July 2, 2014

50 For 50: Five Decades Of The Most Important Employment Discrimination Decisions

Number 50: What Happens When a Boss “Likes” An Employee a Little Too Much?

As we conclude this 50 For 50 series, we look to the future of employment law.  As we see it, the biggest change in the workplace has been the emergence of social media.  According to recent surveys, nearly three-quarters of American adults use social media at work and one-third of those surveyed would refuse a job offer if they knew social media sites would be blocked at work.    

The prevalence of social media raises the obvious question: how will it affect employment discrimination law in the future?  To be sure, most employers want to create a collegial atmosphere for their employees.  While frequent socializing may be inappropriate when it interferes with work, a little socializing can make for a better and more productive workplace. To that end, it is not uncommon to see e-mails floating around the work place that are unprofessional, but what can an employer do when an email or a social media comment amounts to harassment or discrimination?  Co-workers who become “friends” on Facebook or other social media cites may initially feel closer to their cohorts, but becoming friends online can easily lead blurred lines and inappropriate behavior, which may then seep into your business just as quickly and cause chaos.

These blurred lines may also lead to a harassment or discrimination suit.  In 2012, a California court also found an employer could be held liable for outside electronic communications in Espinoza v. County of Orange.  In Espinoza, the plaintiff, who had no fingers on his right hand,  worked for the  Orange County Probation Department.  He was generally able to function, although he could not perform some tasks such as holding a knife or fork with that hand. He was self-conscious about people seeing it and often kept his hand in his pocket.  A person who was not an employee of the defendant started an outside blog and there were repeated comments in reference to plaintiff’s hand, one example being, “I will give anyone 100 bucks if you get a picture of the claw.
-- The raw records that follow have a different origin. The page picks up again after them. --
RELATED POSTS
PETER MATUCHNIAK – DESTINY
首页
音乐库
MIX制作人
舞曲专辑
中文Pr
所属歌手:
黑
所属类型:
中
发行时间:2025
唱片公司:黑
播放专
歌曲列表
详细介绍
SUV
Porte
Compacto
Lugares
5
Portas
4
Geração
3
Just take your hand out of your pocket already!!!!!!!!!!!!!!” Plaintiff told his employer that after the blog came out, several co-workers started to mock his hand while at work.  He eventually left his job, filing a claim against defendant for discrimination based on harassment and discrimination.

A jury awarded the plaintiff a $820,000 verdict in monetary damages for medical expenses, lost earnings, and mental distress, against the employer. On appeal, the court upheld the verdict.  It stated that, although the actual blog posting took place outside of the workplace, “employers do have a duty to take effective measures to stop co-employee harassment when the employer knows or has reason to know that such harassment is part of a pattern of harassment that is taking place in the workplace and in settings that are related to the workplace.”
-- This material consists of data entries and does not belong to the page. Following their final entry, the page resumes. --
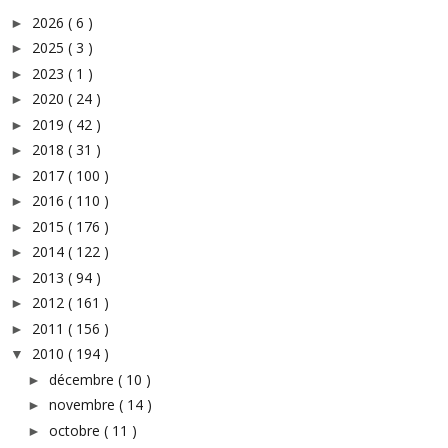
2026
( 6 )
►
2025
( 3 )
►
2023
( 1 )
►
2020
( 24 )
►
2019
( 42 )
►
2018
( 31 )
►
2017
( 100 )
►
2016
( 110 )
►
2015
( 176 )
►
2014
( 122 )
►
2013
( 94 )
►
2012
( 161 )
►
2011
( 156 )
►
2010
( 194 )
▼
décembre
( 10 )
►
novembre
( 14 )
►
octobre
( 11 )
►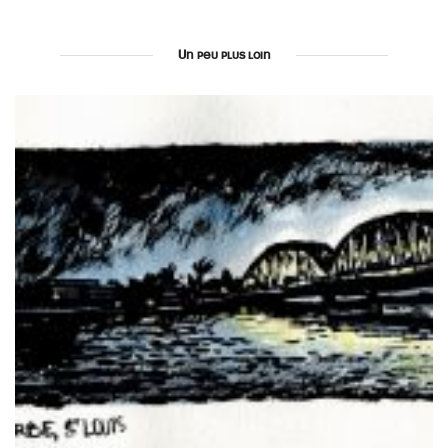
Un peu plus loin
The best way for an employer to avoid these types of suits is to create a social media policy.  These policies should walk the line between putting employees on notice that they cannot post things online that are demeaning, hurtful or discriminatory related to the company, co-workers, clients, or independent contractor – while also recognizing that the National Labor Relations Act limits an employer’s ability to restrict certain types of speech online.  Complete restriction of online communication is not an option.

And most importantly, when an employer learns of discrimination or harassment taking place online, act swiftly.  Investigate and reprimand any offenders as quickly as possible.  Acting as quickly (or almost as quickly) as the time it takes to send out a tweet may end up saving you a lot of money in the long run.